10. It is seen that at the time of hearing, the assessee’s counsel submitted that the tax effect involved in this appeal is less then Rs.1,00,000/- and hence, the Department is precluded from filing appeal against such cases as per the Circular of Central Board of Direct Taxes, dated 27.3.2000. Accepting the plea of the assessee, the Tribunal, in its order dated 18.8.2005, dismissed the Revenue’s appeal. In so doing, it followed the decision reported in 275 ITR 244 (CIT Vs. A.K.AGARWAL & OTHERS) and 276 ITR 519 (CIT Vs. PITHWA ENGINEERING WORKS) wherein it was held that the aforementioned circular is applicable even to old references which are still undecided. Aggrieved by the said order, the Revenue is on appeals before this Court seeking admission.
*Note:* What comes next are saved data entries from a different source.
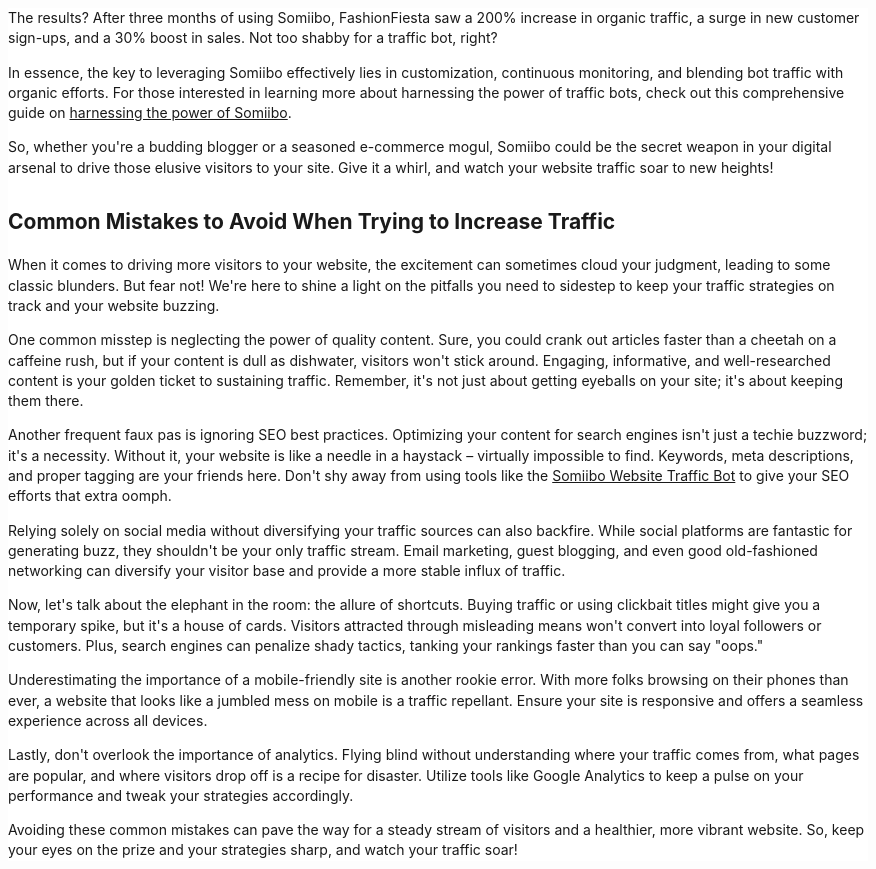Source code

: The results? After three months of using Somiibo, FashionFiesta saw a 200% increase in organic traffic, a surge in new customer sign-ups, and a 30% boost in sales. Not too shabby for a traffic bot, right?

In essence, the key to leveraging Somiibo effectively lies in customization, continuous monitoring, and blending bot traffic with organic efforts. For those interested in learning more about harnessing the power of traffic bots, check out this comprehensive guide on [harnessing the power of Somiibo](https://webtrafficbot.com/blog/harnessing-the-power-of-somiibo-the-ultimate-guide-to-traffic-bots).

So, whether you're a budding blogger or a seasoned e-commerce mogul, Somiibo could be the secret weapon in your digital arsenal to drive those elusive visitors to your site. Give it a whirl, and watch your website traffic soar to new heights!

## Common Mistakes to Avoid When Trying to Increase Traffic

When it comes to driving more visitors to your website, the excitement can sometimes cloud your judgment, leading to some classic blunders. But fear not! We're here to shine a light on the pitfalls you need to sidestep to keep your traffic strategies on track and your website buzzing.

One common misstep is neglecting the power of quality content. Sure, you could crank out articles faster than a cheetah on a caffeine rush, but if your content is dull as dishwater, visitors won't stick around. Engaging, informative, and well-researched content is your golden ticket to sustaining traffic. Remember, it's not just about getting eyeballs on your site; it's about keeping them there.

Another frequent faux pas is ignoring SEO best practices. Optimizing your content for search engines isn't just a techie buzzword; it's a necessity. Without it, your website is like a needle in a haystack – virtually impossible to find. Keywords, meta descriptions, and proper tagging are your friends here. Don't shy away from using tools like the [Somiibo Website Traffic Bot](https://webtrafficbot.com) to give your SEO efforts that extra oomph.

Relying solely on social media without diversifying your traffic sources can also backfire. While social platforms are fantastic for generating buzz, they shouldn't be your only traffic stream. Email marketing, guest blogging, and even good old-fashioned networking can diversify your visitor base and provide a more stable influx of traffic.



Now, let's talk about the elephant in the room: the allure of shortcuts. Buying traffic or using clickbait titles might give you a temporary spike, but it's a house of cards. Visitors attracted through misleading means won't convert into loyal followers or customers. Plus, search engines can penalize shady tactics, tanking your rankings faster than you can say "oops."

Underestimating the importance of a mobile-friendly site is another rookie error. With more folks browsing on their phones than ever, a website that looks like a jumbled mess on mobile is a traffic repellant. Ensure your site is responsive and offers a seamless experience across all devices.

Lastly, don't overlook the importance of analytics. Flying blind without understanding where your traffic comes from, what pages are popular, and where visitors drop off is a recipe for disaster. Utilize tools like Google Analytics to keep a pulse on your performance and tweak your strategies accordingly.

Avoiding these common mistakes can pave the way for a steady stream of visitors and a healthier, more vibrant website. So, keep your eyes on the prize and your strategies sharp, and watch your traffic soar!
11. It may be noted that this Court considered a similar issue in the decision rendered on 16.8.2007 in T.C.No.222 of 2004. Based on Instruction 1979 in Circular F No.279/126/98 ITJ dated 27.3.2000, referring to the statutory power under Section 119 of the Income Tax Act, 1961 under which the circular was issued, this Court held that
“10. We are of the considered view that none of the exceptions stated in the circular are applicable to the facts of the present case. The circular was stated to be issued by invoking the statutory power under Section 119 of the Income-tax Act. The appeal is filed under Section 260-A of the Income-tax Act. It is well settled principle of law that each and every provision of a statute has to be given the same importance. One provision cannot be alleviated to a higher pedestal than the other provision, of course, unless or otherwise specifically stated either in the scheme, the Act or in the provision itself that a particular provision is subjected to or qualified by any other provision or the provision can be given effect to notwithstanding anything contained in any other provisions by assigning overriding effect. Hence, the contention that notwithstanding the circular, which was issued under Section 119 of the Income- tax Act, the appeal could be filed by the revenue under Section 260-A has to be rejected for the reason that if the contention is accepted, one of the Section would become virtually otiose and that cannot be the intention of the law makers. ”

12. Thus, following the long line of case laws reported in 258 ITR 300 (COMMISSIONER OF INCOME-TAX Vs. RAJASTHAN PATRIKA LIMITED), 261 ITR 406 (COMMISSIONER OF INCOME-TAX Vs. P.S.T.S.THIRUVIRATHNAM AND SONS), to which one of us is a party (K.Raviraja Pandian,J.), 292 ITR 314\ (COMMISSIONER OF INCOME-TAX Vs. DIGVIJAY SINGH) and 254 ITR 565 (COMMISSIONER OF INCOME-TAX Vs. CAMCO COLOUR CO.), this Court held that the uniform line of judicial opinion is that if the tax effect is less than what is stated in the circular, the Revenue need not agitate the issue on appeal and that the circular is binding on the Revenue.

13. In the light of the said view expressed by this Court and on the admitted fact that the tax effect is also negligible and less than Rs.1,00,000/- and the case not falling under any of the stipulations of
the circular, we do not find any justification to admit these appeals. Consequently, the same are dismissed.